My website, www.sevantownsend.com was hacked sometime last week. I found out because Google AdWords emailed me and said my website "violates our advertising policies." I once got a coupon for $100 worth of free advertising on Google AdWords and so I set up an AdWords account and advertised until the $100 was gone. So I'm, luckily, still in the AdWords system, apparently.

So the first thing I did was go to my website and look at it. It looked fine. So now I was skeptical.

So the email contained a link for more information. According to the link, Google believed there was malware on my website and they wanted me to go to the Search Console and sign in and look at my site there. So I did. It didn't find anything.  This was Sunday morning.

But I went to Google and did a search on myself, which always brings up my website, and I saw this:

(I have a Norton plugin that supposed to check websites. As you can see, it gave my site the a-okay.)

Well, that wasn't good that it said "This site may be hacked." But I was a con, and didn't have the time nor the energy to look into it. I figured I'd have to call Google and find out what was going on.

Then Monday morning, at home from con, I checked the Search Console again out of curiosity. And it said I had malware on my site. Following the instructions in the Console, I "rendered" my site and it showed me what the Google bot saw and what people who go to my site would see. The later looked fine. But the Google bot saw nasty, awful stuff I won't relate here. Let's just say it was sexual.

My site had been hacked.

First thing I did was change the password to access my site.

Then I wondered what to do. I went to the interface where you can manipulate the files in my site (sort of a browser-based FTP). And I noticed three files that had been uploaded the last week. I didn't upload anything last week.

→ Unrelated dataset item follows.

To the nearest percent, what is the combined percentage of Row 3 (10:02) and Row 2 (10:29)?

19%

I spent a few minutes looking at the files on my computer and making sure those files weren't modified versions of those. They weren't. So I deleted them. (If they were modified, I would have uploaded the "clean" version from my computer backup of my website). I then "rendered" the website again and the Google bot saw what I saw. In other words, it appeared those three files I deleted were the problem and my site was now "clean."

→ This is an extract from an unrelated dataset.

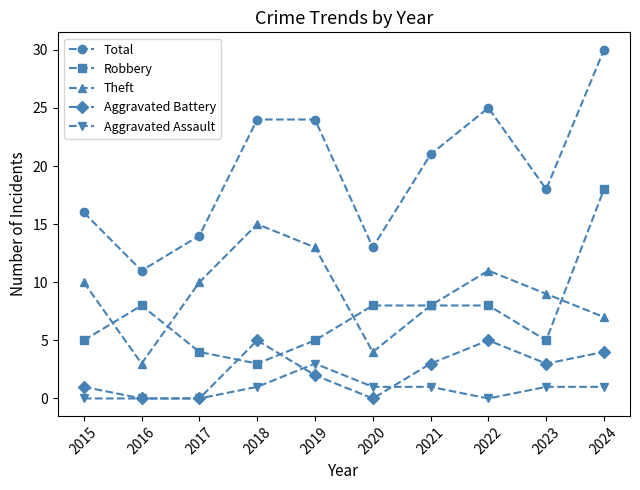

What is the average value of the Robbery series?

7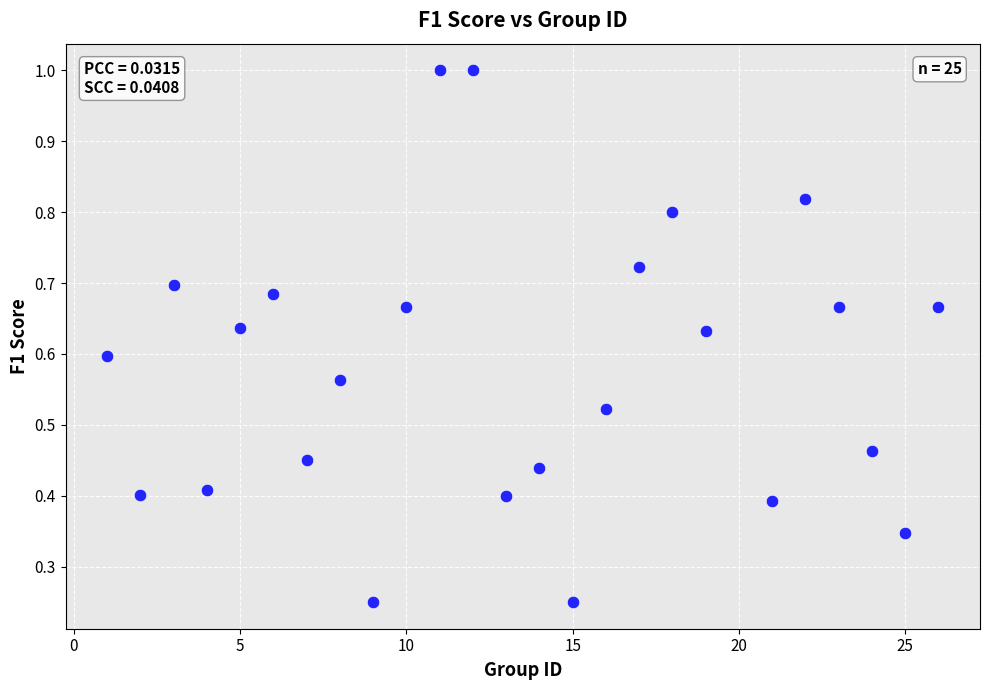

What is the range of X values (max minus min)?

25.0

Then I had to go back to the security issues page of the Search Console and request a review. They said it could take "several weeks" to take that hacked warning off my search results.

The same day I cleaned it up, I got an email from AdWords saying my site "complies with our Advertising Policies" as it is now clean. Then, despite the "several weeks" warning, the "hacked" label came off my website sometime later that evening and is gone now.

Lesson learned; my password probably wasn't strong enough.